Es half aber alles nichts. Das Zwischenresultat Ende des zweiten Drittels von 1:3 war dann auch das Schlussresultat. Auch in der Serie zwischen Lausanne und Genf führe ein ziemlich verrückte Partie zum Sieg der Genfer und damit zur „Belle“. Lausanne war bis zur 34. Minute durch zwei Tore von Dominik Kahun und eines von Drake Caggiula 3:0 in Führung gegangen. 33:55 waren also gespielt und Servette stand vor dem Aus. Der Genfer Trainer musste etwas tun. Und was macht man als Coach, wenn man ratlos ist. Ja, genau, man wechselt den Torhüter. Gesagt, getan. Stéphane Charlin ging vom Eis und wurde durch Robert Mayer ersetzt.

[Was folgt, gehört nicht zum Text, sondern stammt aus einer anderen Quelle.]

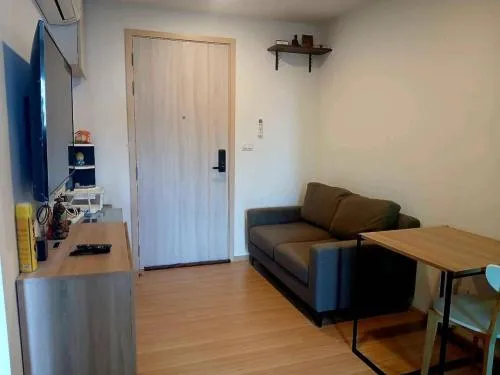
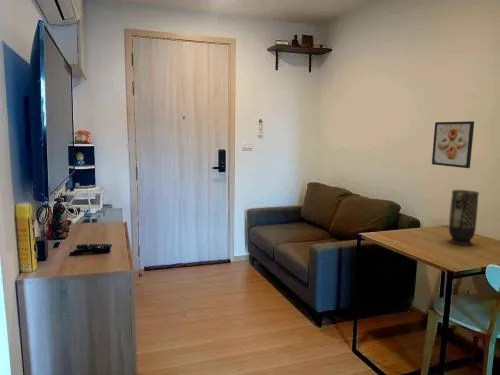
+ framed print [431,120,475,169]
+ vase [448,189,480,246]
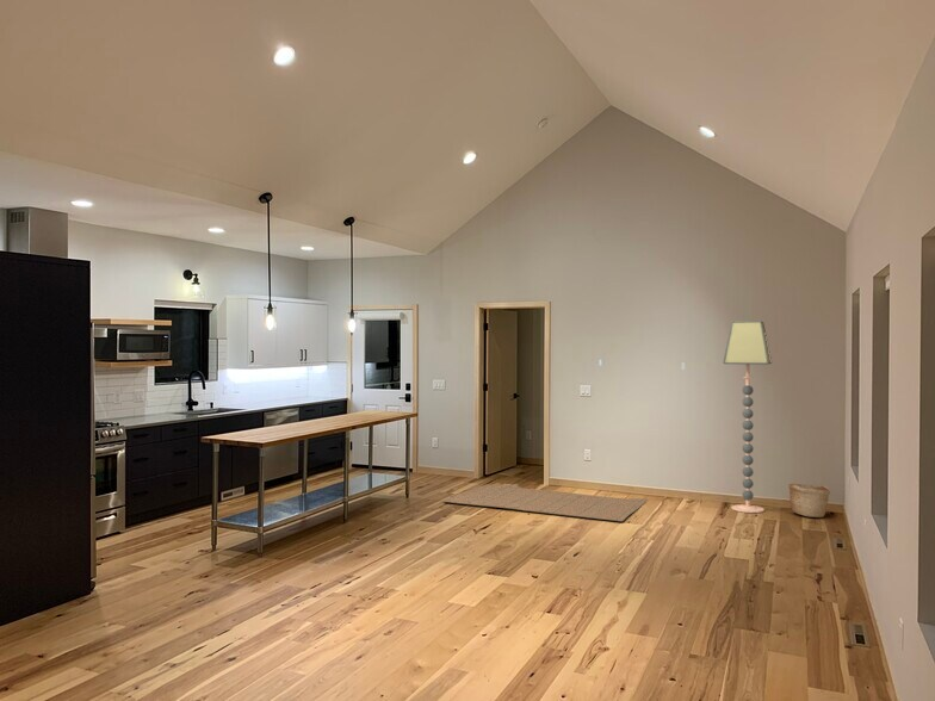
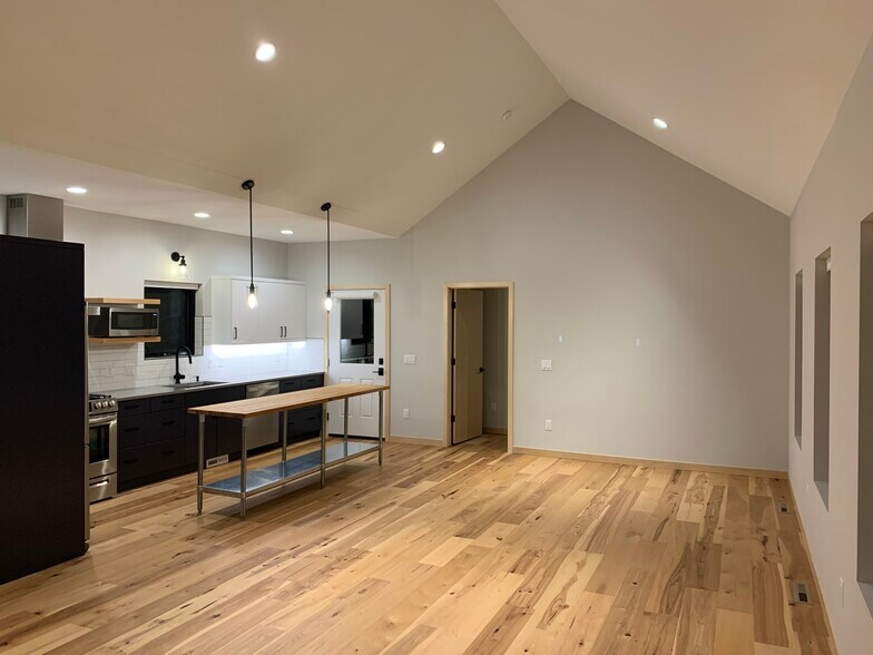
- floor lamp [722,320,773,514]
- basket [787,483,831,519]
- rug [441,483,650,522]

Und diese Massnahme zeigte wundersame Wirkung. Nur eine Minute später traf Jimmy Vesey zum 3:1. Und danach folgte die Riesen-Show von Genfs Finnen. Jesse Puljujärvi (47. Minute) und Vili Saarijärvi (50. Minuten) konnten das Geschehen ausgleichen. Und schliesslich war es Jesse Puljujärvi, der die Genfer in der 64. Minute erlöste und die sofortigen Ferien der Genfer verhinderte.
In den Playouts zwischen Ambri und Ajoie setzten sich erwartungsgemäss die Leventiner durch. Sie gewannen die heutige Partie mit 3:0 und die Serie damit mit 4:0. Ambri darf somit in die Ferien und Ajoie muss abwarten, ob es noch um den Ligaerhalt kämpfen muss. Ob Ajoie kampflos die Liga halten kann oder ob sie noch spielen müssen, wird vom Ausgang des Swiss League Finals zwischen Sierre und la Chaux-de-Fonds abhängen. Nach zwei Spielen steht diese Serie 1:1 unentschieden. Sierre gewann die erste Partie 6:3, La Chaux-de-Fonds die Zweite mit 5:4 nach Verlängerung.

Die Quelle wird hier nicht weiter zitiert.